- Juris Pūce in 2018

Minister of Environmental Protection and Regional Development
- In office 23 January 2019 – 12 November 2020

Personal details
- Born: 22 January 1980 (age 46) Riga, Latvian SSR, Soviet Union
- Party: For Latvia's Development
- Alma mater: University of Latvia

= Juris Pūce =

Latvian economist, lawyer, and politician

Juris Pūce (born 22 January 1980, in Riga) is a Latvian economist, lawyer, and politician. Former Minister of Environmental Protection and Regional Development of Latvia in the government of Krisjanis Karins and chairman of the board of the "Latvian Development" party. Pūce was elected deputy of 13th Saeima from the "Development / For!". He is former the State Secretary of the Ministry of Economics (2010–2013), a member of the Council of LMT (2009–2012), a member of the Board of the Riga Graduate School of Law (2006–2010), as well as a member of the Riga City Council (2017–2018).

== Education ==

Juris Pūce has graduated from Riga State German Grammar School. He has obtained Master's degree with excellence in Management Sciences at University of Latvia (2003–2005), as well as Master's degree in Law at University of Latvia (2002–2003).
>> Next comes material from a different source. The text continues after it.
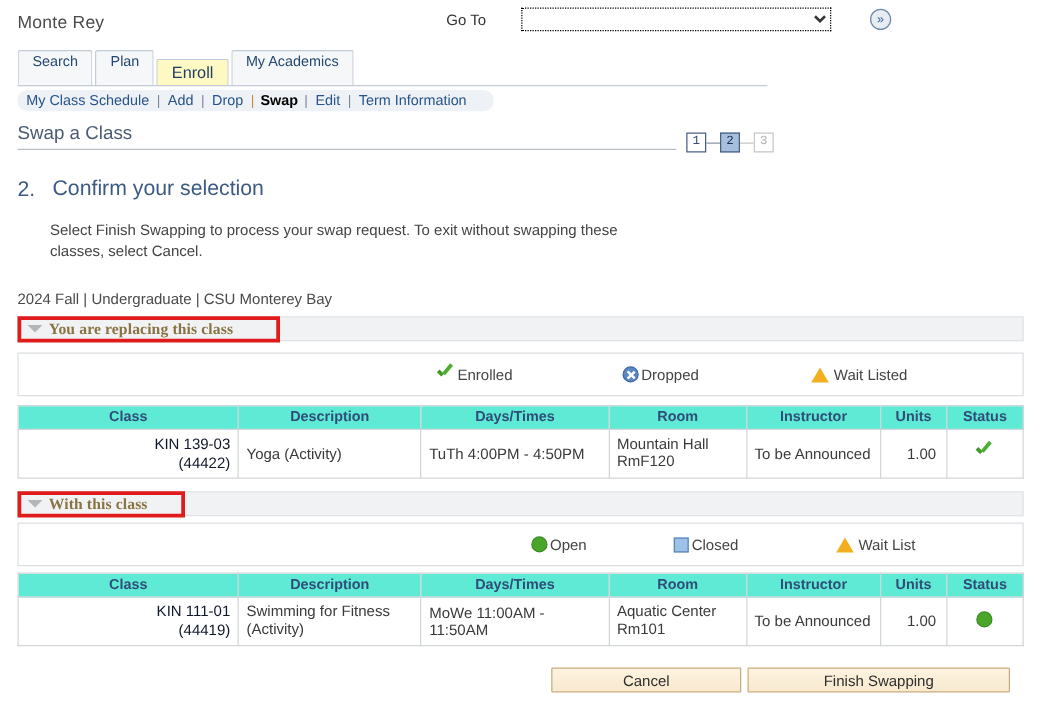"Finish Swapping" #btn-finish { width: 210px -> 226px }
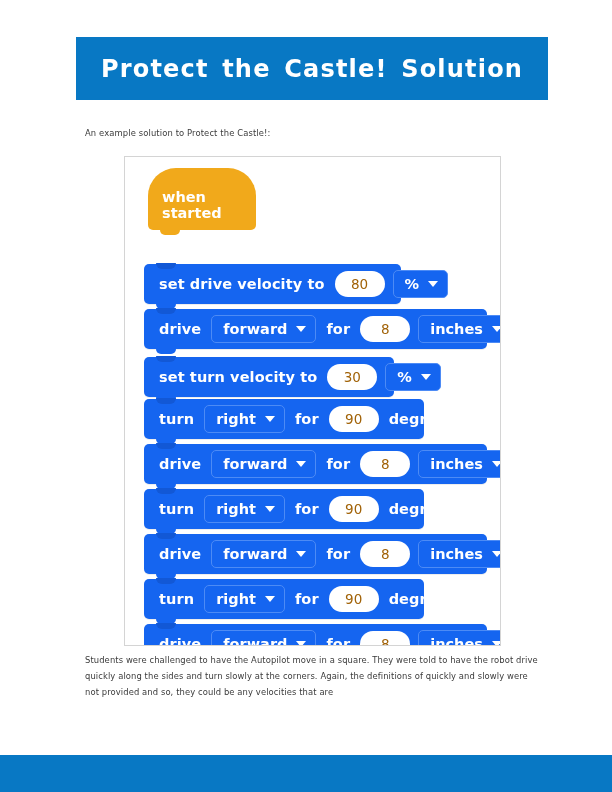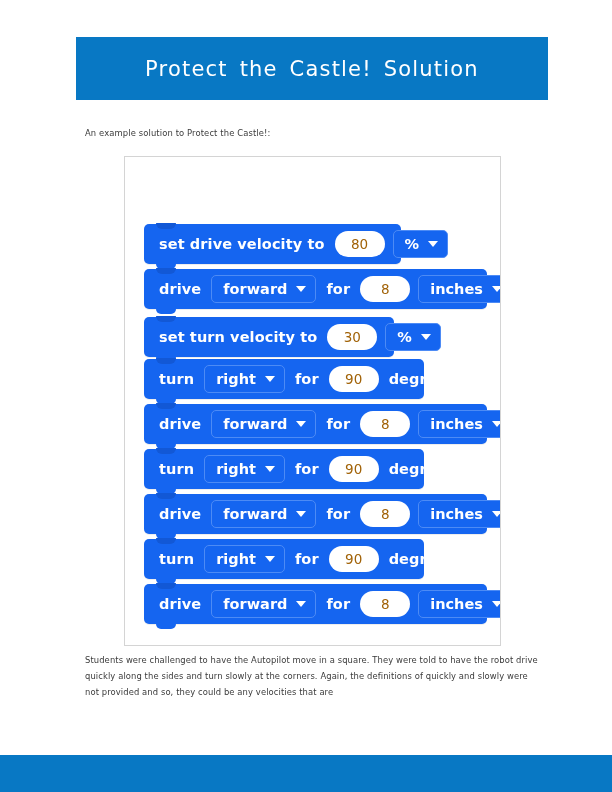"Protect the Castle! Solution" #title-text { font-size: 21px -> 24px; font-weight: 400 -> 700 }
He has also received a professional lawyer qualification (2002).

== Work at the University of Latvia ==

During his studies, Juris has actively participated in the self-government of the university – he was a board member at the students council at the University of Latvia from 1999 to 2003. From 2000 to 2003, he was the senator of the University of Latvia, has authored a guide on Senator's Minimum. From 2003 to 2010, he was leading the Strategy department, since 2007 has been giving courses in Strategic Management. Since 2006, he has been actively working as a board member in the Foundation of the University of Latvia.

== Secretary of State at the Ministry of Economics ==

On 8 January 2010, Juris Pūce became the Secretary of State at the Ministry of Economics. At that time the duties of the Minister for Economics were performed by Artis Kampars (Unity). Shortly after the Zolitūde shopping centre roof collapse on 21 November 2013, Juris Pūce resigned from the position of the Secretary of State, due to the fact that the foundation led by his wife had received donations from the respective construction company Re & Re. Juris Pūce has turned to Corruption Prevention and Combating Bureau himself with a request to evaluate if because of the aforementioned facts he has broken the law. He has received an official evaluation stating that there was no violation of law.

In 2015 the Parliamentary investigative commission issued a final report, declaring that Pūce as the State Secretary of the Ministry of Economics was one of the 7 people politically and morally responsible for the Zolitūde shopping centre roof collapse.

== Political party For Latvia's Development ==

In 2014, Juris Pūce was running in the European Parliament election and the national parliament election from the political party For Latvia's Development. The party did not pass the 5% threshold in either of those elections, therefore he was not elected. On 29 November 2014, Juris Pūce was elected as chairman of the party at the party congress.

During his mandate as the chairman of the party, he started two citizen initiatives on the platform manabalss.lv. On 23 March 2015 for a Cohabitation Law Initiative that gathered more than 10,000 signatures, but was rejected by Saeima on 15 March 2018., as well as the initiative "Give me back my kindergarten".

In 2017, Juris Pūce ran in the Riga City Council elections from a joint list of political parties Latvian Development and Latvian Association of Regions. He got elected and on 22 June became a deputy at Riga City Council and leader of the party's Latvian Development fraction at the Riga City Council.

In the 2018 parliamentary election, J. Pūce was elected to the 13th Saeima from "Development/For!", but in January 2019, when the government of Krišjānis Kariņš was approved, he held the position of Minister of Environmental Protection and Regional Development.

In November 2020, he resigned after being accused of illegal parking and lying about it. As a result of the reputation scandal, J. Pūce also resigned from the chairman of the board of the party "For Latvia's Development" and the political alliance "Development/For!" co-chairmanship, as well as renewed the mandate of a deputy of the Saeima.

After the renewal of the mandate of the Saeima deputy, J.Pūce works in the Public Administration and Local Government Committee and the European Affairs Committee, as well as is the chairman of the Administrative-Territorial Reform Committee. J.Pūce is the chairman for parliamentary group “Development / For!” since June 7, 2021. On June 16, 2021, the Saeima approved J. Pūce as the head of the Latvian delegation to the Parliamentary Assembly of the Organization for Security and Co-operation in Europe (OSCE PA).

== TV and radio ==

Juris Pūce is former economics expert on Radio SWH where he presented a monthly radio show "Pūce skaita līdzi" (Pūce is counting along).

From April 2015 until 2017 he was a TV presenter at Riga TV24 in the TV show "Vai nauda aug kokos" (Does money grow on trees) where he talked about economic and financial news.